After analyzing 735 retrieved references, 23 studies (1598 randomized patients) were included in the systematic review. Eight studies demonstrated that both proton pump inhibitors and histamine H2 receptor antagonists were effective against typical manifestations of gastroesophageal reflux disease, and that there was no evidence of benefit in combining the latter to the former or in routinely prescribing long-term maintenance treatments. Three studies evaluated the effect of treatments on children with asthma, and neither proton pump inhibitors nor histamine H2 receptor antagonists proved to be significantly better than placebo. One study compared different combinations of omeprazole, bethanechol and placebo for the treatment of children with cough, and there is no clear definition on the best strategy. Another study demonstrated that omeprazole performed better than ranitidine for the treatment of extraesophageal reflux manifestations. Ten studies failed to demonstrate significant benefits of proton pump inhibitors or histamine H2 receptor antagonists for the treatment of unspecific manifestations attributed to gastroesophageal reflux in infants.
Proton pump inhibitors or histamine H2 receptor antagonists may be used to treat children with gastroesophageal reflux disease, but not to treat asthma or unspecific symptoms.
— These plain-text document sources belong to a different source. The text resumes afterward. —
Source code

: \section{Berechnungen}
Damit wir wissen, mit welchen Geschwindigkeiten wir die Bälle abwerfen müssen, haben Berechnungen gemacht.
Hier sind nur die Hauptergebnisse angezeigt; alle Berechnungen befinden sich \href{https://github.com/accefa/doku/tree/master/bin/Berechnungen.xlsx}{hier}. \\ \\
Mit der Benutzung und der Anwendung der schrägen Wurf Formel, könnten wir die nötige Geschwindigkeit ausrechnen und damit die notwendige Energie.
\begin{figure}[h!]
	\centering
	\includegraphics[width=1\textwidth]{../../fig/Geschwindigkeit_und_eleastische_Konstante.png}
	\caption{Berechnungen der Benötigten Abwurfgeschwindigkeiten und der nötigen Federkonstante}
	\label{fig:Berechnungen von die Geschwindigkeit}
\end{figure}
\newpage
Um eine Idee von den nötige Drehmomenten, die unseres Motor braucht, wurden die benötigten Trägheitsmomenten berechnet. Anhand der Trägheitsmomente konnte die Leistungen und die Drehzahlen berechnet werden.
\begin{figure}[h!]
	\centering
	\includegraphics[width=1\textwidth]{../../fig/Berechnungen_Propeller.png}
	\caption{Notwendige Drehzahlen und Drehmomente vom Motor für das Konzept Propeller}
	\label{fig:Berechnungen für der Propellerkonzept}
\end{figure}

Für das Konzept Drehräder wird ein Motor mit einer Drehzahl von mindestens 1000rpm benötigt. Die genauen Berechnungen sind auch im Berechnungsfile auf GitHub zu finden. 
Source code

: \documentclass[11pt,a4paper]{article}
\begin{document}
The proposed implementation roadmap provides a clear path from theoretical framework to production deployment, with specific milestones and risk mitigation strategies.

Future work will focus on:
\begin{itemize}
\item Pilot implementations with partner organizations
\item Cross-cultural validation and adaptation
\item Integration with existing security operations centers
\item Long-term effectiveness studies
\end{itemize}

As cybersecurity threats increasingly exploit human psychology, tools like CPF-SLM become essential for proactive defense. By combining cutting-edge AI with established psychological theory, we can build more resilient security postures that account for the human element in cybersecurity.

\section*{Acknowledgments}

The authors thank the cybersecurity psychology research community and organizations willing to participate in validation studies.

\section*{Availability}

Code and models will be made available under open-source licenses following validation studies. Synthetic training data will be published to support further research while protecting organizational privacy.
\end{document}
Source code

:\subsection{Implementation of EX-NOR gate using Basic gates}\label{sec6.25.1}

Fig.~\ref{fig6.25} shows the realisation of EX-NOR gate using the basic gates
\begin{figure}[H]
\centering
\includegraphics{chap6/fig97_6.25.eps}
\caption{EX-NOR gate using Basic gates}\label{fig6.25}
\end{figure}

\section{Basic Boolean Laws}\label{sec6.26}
质子泵抑制剂和组胺H2受体拮抗剂是儿科胃食管反流病最常用的两类处方药,但其疗效存在争议。许多患者因归因于胃食管反流的非典型表现而接受这些药物治疗,即便因果关系尚未得到证实。
通过系统评价评估质子泵抑制剂和组胺H2受体拮抗剂在儿科胃食管反流病中的应用。
进行了一项系统评价,使用MEDLINE、EMBASE和Cochrane对照试验中央注册库数据库。检索限于以英文、葡萄牙文或西班牙文发表的研究。对发表日期没有限制。如果研究为随机对照试验,评估质子泵抑制剂和/或组胺H2受体拮抗剂治疗儿科胃食管反流病,则被视为合格。仅以摘要形式发表的研究、仅评估非临床结局的研究以及仅比较同一药物不同剂量的研究被排除。数据提取由独立研究人员进行。研究方案在PROSPERO平台(CRD42016040156)注册。
在分析735篇检索到的参考文献后,23项研究(1598例随机分组患者)被纳入系统评价。八项研究表明,质子泵抑制剂和组胺H2受体拮抗剂均对胃食管反流病的典型表现有效,且没有证据表明将后者与前者联合使用或常规开具长期维持治疗有好处。三项研究评估了治疗对哮喘儿童的影响,质子泵抑制剂和组胺H2受体拮抗剂均未被证明明显优于安慰剂。一项研究比较了奥美拉唑、氨甲酰甲胆碱和安慰剂的不同组合对咳嗽儿童的治疗效果,对于最佳治疗策略尚无明确定义。另一项研究表明,奥美拉唑在治疗食管外反流表现方面比雷尼替丁效果更好。十项研究未能证明质子泵抑制剂或组胺H2受体拮抗剂对治疗婴儿因胃食管反流引起的非特异性表现有显著益处。
质子泵抑制剂或组胺H2受体拮抗剂可用于治疗患有胃食管反流病的儿童,但不能用于治疗哮喘或非特异性症状。